[[ Available records, beginning ]]

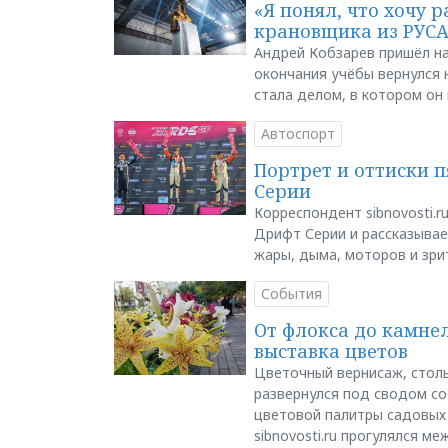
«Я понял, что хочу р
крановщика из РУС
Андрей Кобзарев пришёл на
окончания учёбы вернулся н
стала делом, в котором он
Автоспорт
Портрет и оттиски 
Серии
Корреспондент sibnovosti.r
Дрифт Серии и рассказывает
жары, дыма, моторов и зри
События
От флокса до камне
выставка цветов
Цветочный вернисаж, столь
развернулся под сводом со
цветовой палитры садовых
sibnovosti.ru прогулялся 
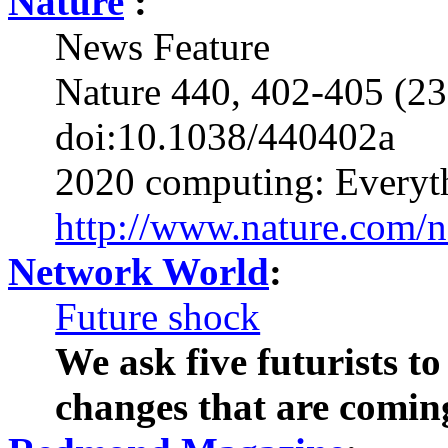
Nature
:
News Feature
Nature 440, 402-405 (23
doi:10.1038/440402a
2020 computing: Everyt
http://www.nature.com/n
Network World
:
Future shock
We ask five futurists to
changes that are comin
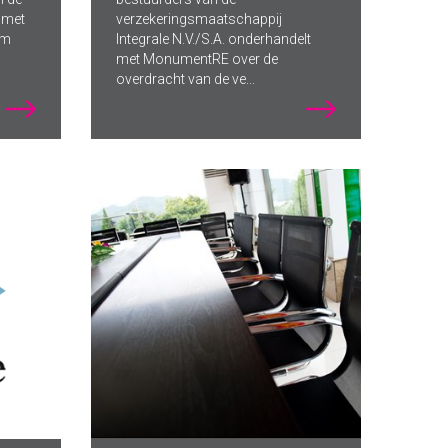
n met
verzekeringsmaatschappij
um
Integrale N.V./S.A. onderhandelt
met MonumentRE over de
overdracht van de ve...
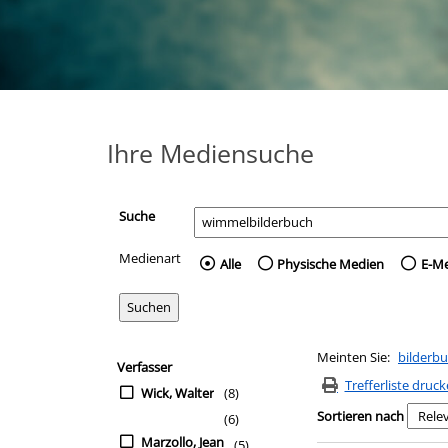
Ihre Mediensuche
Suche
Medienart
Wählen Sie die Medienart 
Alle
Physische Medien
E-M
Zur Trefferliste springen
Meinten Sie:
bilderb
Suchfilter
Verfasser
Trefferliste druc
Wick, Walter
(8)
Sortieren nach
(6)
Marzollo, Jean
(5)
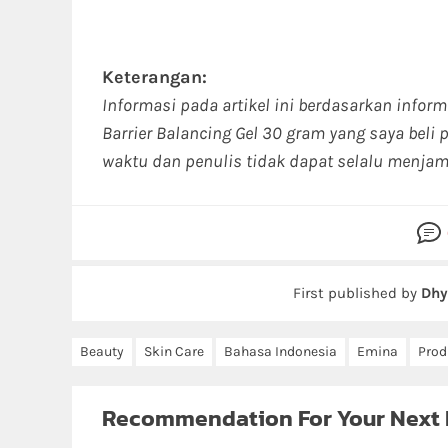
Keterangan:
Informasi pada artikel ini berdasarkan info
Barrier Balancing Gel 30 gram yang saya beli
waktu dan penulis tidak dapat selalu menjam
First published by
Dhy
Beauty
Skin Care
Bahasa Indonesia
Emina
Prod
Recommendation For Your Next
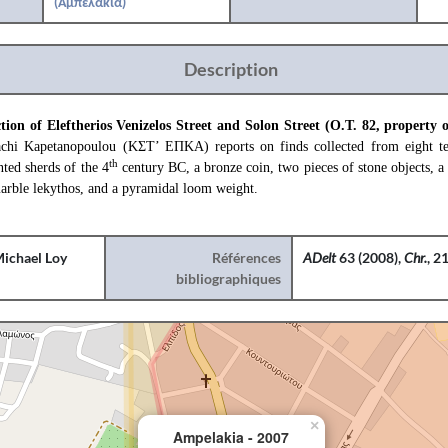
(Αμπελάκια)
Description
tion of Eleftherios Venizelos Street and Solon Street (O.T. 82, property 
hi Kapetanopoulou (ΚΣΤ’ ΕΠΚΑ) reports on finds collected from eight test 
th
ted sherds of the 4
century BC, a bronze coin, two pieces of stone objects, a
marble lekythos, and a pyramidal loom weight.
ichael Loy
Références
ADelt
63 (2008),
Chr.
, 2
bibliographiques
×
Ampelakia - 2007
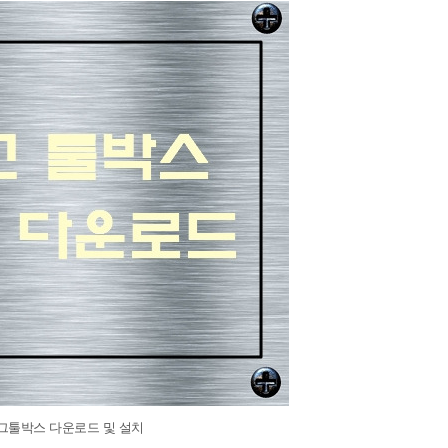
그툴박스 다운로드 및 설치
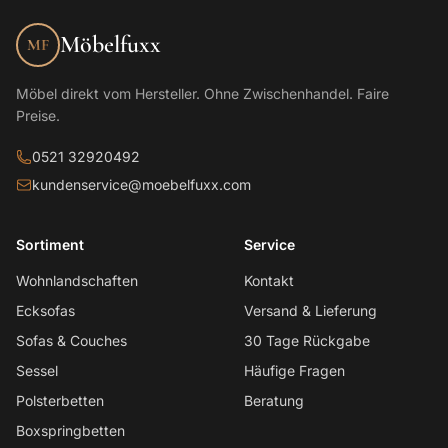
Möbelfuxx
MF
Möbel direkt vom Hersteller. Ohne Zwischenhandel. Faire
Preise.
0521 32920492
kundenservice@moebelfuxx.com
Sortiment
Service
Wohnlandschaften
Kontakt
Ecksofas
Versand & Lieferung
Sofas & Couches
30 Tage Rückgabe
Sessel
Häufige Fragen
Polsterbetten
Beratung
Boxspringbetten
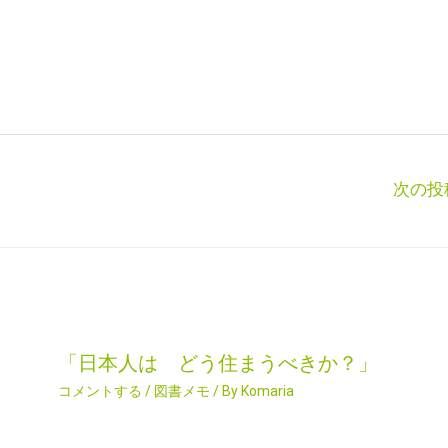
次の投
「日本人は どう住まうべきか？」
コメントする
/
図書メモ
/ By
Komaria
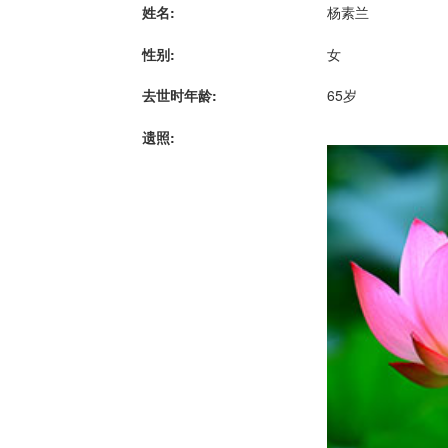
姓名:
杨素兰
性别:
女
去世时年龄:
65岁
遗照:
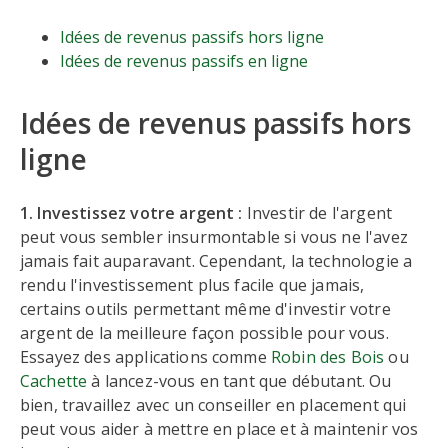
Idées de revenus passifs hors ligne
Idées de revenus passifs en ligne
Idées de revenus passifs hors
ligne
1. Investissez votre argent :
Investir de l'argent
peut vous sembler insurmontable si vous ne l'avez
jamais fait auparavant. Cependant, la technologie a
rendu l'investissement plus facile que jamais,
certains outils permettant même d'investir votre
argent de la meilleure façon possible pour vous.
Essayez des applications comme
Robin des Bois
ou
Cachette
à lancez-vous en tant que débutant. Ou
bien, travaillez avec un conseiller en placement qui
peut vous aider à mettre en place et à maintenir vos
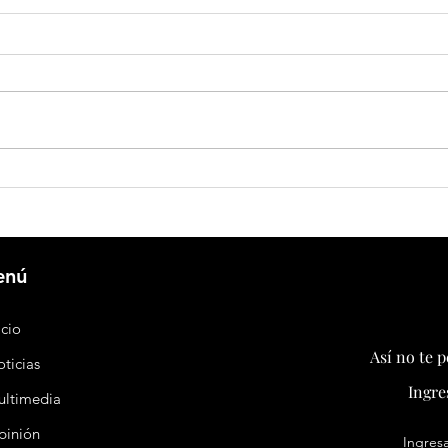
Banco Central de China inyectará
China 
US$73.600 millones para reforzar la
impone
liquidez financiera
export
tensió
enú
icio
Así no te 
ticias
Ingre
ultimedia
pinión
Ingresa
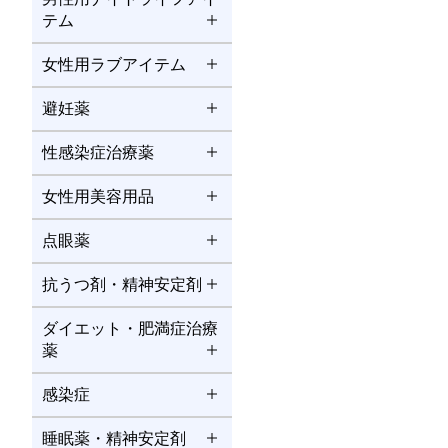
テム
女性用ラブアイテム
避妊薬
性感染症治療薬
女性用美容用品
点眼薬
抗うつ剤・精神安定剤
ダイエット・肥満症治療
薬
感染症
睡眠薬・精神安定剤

[[ Available records, end ]]

# Work task
The answer must be the lines above, word for word, from the first one through the line with "Idées de revenus passifs hors ligne", pictures excluded.

# Output for this task
«Я понял, что хочу р
крановщика из РУС
Андрей Кобзарев пришёл на
окончания учёбы вернулся н
стала делом, в котором он
Автоспорт
Портрет и оттиски 
Серии
Корреспондент sibnovosti.r
Дрифт Серии и рассказывает
жары, дыма, моторов и зри
События
От флокса до камне
выставка цветов
Цветочный вернисаж, столь
развернулся под сводом со
цветовой палитры садовых
sibnovosti.ru прогулялся 
Nature
:
News Feature
Nature 440, 402-405 (23
doi:10.1038/440402a
2020 computing: Everyt
http://www.nature.com/n
Network World
:
Future shock
We ask five futurists to
changes that are comin
n met
verzekeringsmaatschappij
um
Integrale N.V./S.A. onderhandelt
met MonumentRE over de
overdracht van de ve...
Ihre Mediensuche
Suche
Medienart
Wählen Sie die Medienart 
Alle
Physische Medien
E-M
Zur Trefferliste springen
Meinten Sie:
bilderb
Suchfilter
Verfasser
Trefferliste druc
Wick, Walter
(8)
Sortieren nach
(6)
Marzollo, Jean
(5)
Keterangan:
Informasi pada artikel ini berdasarkan info
Barrier Balancing Gel 30 gram yang saya beli
waktu dan penulis tidak dapat selalu menjam
First published by
Dhy
Beauty
Skin Care
Bahasa Indonesia
Emina
Prod
Recommendation For Your Next
(Αμπελάκια)
Description
tion of Eleftherios Venizelos Street and Solon Street (O.T. 82, property 
hi Kapetanopoulou (ΚΣΤ’ ΕΠΚΑ) reports on finds collected from eight test 
th
ted sherds of the 4
century BC, a bronze coin, two pieces of stone objects, a
marble lekythos, and a pyramidal loom weight.
ichael Loy
Références
ADelt
63 (2008),
Chr.
, 2
bibliographiques
×
Ampelakia - 2007
그툴박스 다운로드 및 설치
Möbelfuxx
MF
Möbel direkt vom Hersteller. Ohne Zwischenhandel. Faire
Preise.
0521 32920492
kundenservice@moebelfuxx.com
Sortiment
Service
Wohnlandschaften
Kontakt
Ecksofas
Versand & Lieferung
Sofas & Couches
30 Tage Rückgabe
Sessel
Häufige Fragen
Polsterbetten
Beratung
Boxspringbetten
次の投
「日本人は どう住まうべきか？」
コメントする
/
図書メモ
/ By
Komaria
姓名:
杨素兰
性别:
女
去世时年龄:
65岁
遗照:
Idées de revenus passifs hors ligne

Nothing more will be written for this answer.